═══ Excerpt
Divide using synthetic division $$ ( 2x^{4}-15x^{3}+26x^{2}-60x+72 ) \div ( x-1 ) $$
Answer
The synthetic division table is:
$$ \begin{array}{c|rrrrr}1&2&-15&26&-60&72\\& & 2& -13& 13& \color{black}{-47} \\ \hline &\color{blue}{2}&\color{blue}{-13}&\color{blue}{13}&\color{blue}{-47}&\color{orangered}{25} \end{array} $$The solution is:
$$ \frac{ 2x^{4}-15x^{3}+26x^{2}-60x+72 }{ x-1 } = \color{blue}{2x^{3}-13x^{2}+13x-47} ~+~ \frac{ \color{red}{ 25 } }{ x-1 } $$Explanation
Step 1 : Write down the coefficients of the dividend into division table. Put the zero from $ x -1 = 0 $ ( $ x = \color{blue}{ 1 } $ ) at the left.
$$ \begin{array}{c|rrrrr}\color{blue}{1}&2&-15&26&-60&72\\& & & & & \\ \hline &&&&& \end{array} $$Step 1 : Bring down the leading coefficient to the bottom row.
$$ \begin{array}{c|rrrrr}1&\color{orangered}{ 2 }&-15&26&-60&72\\& & & & & \\ \hline &\color{orangered}{2}&&&& \end{array} $$Step 2 : Multiply by the number on the left, and carry the result into the next column: $ \color{blue}{ 1 } \cdot \color{blue}{ 2 } = \color{blue}{ 2 } $.
$$ \begin{array}{c|rrrrr}\color{blue}{1}&2&-15&26&-60&72\\& & \color{blue}{2} & & & \\ \hline &\color{blue}{2}&&&& \end{array} $$Step 3 : Add down last column: $ \color{orangered}{ -15 } + \color{orangered}{ 2 } = \color{orangered}{ -13 } $
$$ \begin{array}{c|rrrrr}1&2&\color{orangered}{ -15 }&26&-60&72\\& & \color{orangered}{2} & & & \\ \hline &2&\color{orangered}{-13}&&& \end{array} $$Step 4 : Multiply by the number on the left, and carry the result into the next column: $ \color{blue}{ 1 } \cdot \color{blue}{ \left( -13 \right) } = \color{blue}{ -13 } $.
$$ \begin{array}{c|rrrrr}\color{blue}{1}&2&-15&26&-60&72\\& & 2& \color{blue}{-13} & & \\ \hline &2&\color{blue}{-13}&&& \end{array} $$Step 5 : Add down last column: $ \color{orangered}{ 26 } + \color{orangered}{ \left( -13 \right) } = \color{orangered}{ 13 } $
$$ \begin{array}{c|rrrrr}1&2&-15&\color{orangered}{ 26 }&-60&72\\& & 2& \color{orangered}{-13} & & \\ \hline &2&-13&\color{orangered}{13}&& \end{array} $$Step 6 : Multiply by the number on the left, and carry the result into the next column: $ \color{blue}{ 1 } \cdot \color{blue}{ 13 } = \color{blue}{ 13 } $.
══════
═══ Supplied material
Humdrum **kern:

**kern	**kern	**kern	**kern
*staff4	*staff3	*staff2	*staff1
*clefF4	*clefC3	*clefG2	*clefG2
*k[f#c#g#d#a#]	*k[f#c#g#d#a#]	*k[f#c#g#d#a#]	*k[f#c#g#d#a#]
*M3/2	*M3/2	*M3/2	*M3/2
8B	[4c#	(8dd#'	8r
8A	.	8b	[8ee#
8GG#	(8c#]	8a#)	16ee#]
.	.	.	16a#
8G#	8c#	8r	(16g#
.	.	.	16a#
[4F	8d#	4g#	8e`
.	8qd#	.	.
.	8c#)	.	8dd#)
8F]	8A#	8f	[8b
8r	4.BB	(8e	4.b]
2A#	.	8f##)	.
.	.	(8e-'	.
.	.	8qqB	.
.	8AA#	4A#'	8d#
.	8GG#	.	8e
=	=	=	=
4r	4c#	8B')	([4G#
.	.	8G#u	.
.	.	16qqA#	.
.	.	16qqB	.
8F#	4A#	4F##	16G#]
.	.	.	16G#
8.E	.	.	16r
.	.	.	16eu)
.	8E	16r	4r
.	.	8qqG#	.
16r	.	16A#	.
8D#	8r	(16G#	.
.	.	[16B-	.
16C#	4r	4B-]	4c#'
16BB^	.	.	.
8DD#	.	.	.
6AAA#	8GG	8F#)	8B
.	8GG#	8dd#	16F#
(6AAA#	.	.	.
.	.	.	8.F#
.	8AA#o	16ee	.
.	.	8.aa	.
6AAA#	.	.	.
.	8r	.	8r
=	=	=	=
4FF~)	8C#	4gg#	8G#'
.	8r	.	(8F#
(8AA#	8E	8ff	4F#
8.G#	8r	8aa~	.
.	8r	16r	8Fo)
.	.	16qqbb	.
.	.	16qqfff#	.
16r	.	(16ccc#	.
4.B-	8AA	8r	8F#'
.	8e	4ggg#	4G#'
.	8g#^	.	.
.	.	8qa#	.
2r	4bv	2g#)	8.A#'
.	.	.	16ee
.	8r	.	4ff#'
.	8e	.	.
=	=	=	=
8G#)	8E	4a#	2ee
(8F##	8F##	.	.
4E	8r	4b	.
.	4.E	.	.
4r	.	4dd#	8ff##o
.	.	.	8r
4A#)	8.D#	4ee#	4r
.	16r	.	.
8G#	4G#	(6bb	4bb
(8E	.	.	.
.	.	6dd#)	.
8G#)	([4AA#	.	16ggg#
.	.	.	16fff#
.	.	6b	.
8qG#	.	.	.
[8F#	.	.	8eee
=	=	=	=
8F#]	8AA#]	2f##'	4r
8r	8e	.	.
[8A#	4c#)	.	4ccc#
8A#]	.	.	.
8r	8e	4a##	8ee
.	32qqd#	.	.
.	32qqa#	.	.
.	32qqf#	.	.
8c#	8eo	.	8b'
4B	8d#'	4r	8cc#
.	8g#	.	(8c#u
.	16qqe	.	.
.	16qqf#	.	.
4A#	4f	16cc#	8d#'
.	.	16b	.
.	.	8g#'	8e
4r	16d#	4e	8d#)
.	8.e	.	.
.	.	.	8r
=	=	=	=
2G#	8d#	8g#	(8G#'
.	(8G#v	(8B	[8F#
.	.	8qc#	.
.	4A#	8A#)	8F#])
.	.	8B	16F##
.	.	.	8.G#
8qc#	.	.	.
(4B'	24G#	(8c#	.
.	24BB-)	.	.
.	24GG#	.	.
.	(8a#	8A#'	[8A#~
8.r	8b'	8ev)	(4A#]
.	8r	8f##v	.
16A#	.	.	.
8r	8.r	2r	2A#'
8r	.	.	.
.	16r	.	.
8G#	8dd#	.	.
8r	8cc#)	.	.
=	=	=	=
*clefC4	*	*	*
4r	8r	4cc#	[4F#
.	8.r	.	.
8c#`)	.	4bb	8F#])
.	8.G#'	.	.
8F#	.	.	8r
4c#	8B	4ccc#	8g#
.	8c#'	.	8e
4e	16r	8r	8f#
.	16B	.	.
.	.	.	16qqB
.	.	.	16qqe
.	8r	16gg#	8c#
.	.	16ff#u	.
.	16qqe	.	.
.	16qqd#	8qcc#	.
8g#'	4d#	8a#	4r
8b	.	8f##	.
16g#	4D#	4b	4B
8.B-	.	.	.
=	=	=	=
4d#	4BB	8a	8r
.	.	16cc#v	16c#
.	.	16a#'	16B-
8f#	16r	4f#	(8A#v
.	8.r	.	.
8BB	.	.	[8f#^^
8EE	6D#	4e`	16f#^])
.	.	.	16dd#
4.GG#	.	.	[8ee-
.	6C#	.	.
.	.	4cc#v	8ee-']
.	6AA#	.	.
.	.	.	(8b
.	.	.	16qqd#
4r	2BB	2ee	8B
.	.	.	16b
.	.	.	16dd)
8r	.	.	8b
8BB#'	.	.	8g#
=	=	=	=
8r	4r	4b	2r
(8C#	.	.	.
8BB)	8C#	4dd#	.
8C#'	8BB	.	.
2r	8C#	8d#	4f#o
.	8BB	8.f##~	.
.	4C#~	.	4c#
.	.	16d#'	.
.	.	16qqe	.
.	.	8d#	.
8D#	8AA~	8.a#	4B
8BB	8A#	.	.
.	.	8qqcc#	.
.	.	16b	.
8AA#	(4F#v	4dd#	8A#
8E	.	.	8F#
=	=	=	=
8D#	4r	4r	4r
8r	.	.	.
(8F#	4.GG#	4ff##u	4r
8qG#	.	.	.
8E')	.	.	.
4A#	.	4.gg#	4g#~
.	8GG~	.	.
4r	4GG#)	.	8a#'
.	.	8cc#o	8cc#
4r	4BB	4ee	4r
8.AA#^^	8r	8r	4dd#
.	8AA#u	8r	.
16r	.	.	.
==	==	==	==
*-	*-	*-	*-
══════
### Tasks to complete
[a] In the synthetic division solution, rewrite the paragraph beginning "Step 1 : Write down the coefficients of the dividend" as a short list that keeps its main facts.
[b] According to the synthetic division solution, what remainder results from dividing 2x⁴ − 15x³ + 26x² − 60x + 72 by x − 1?

### Solutions below
[a]
- Write the coefficients of the dividend into the division table.
- Place the zero from x − 1 = 0 (x = 1) at the left.

[b] The remainder is 25.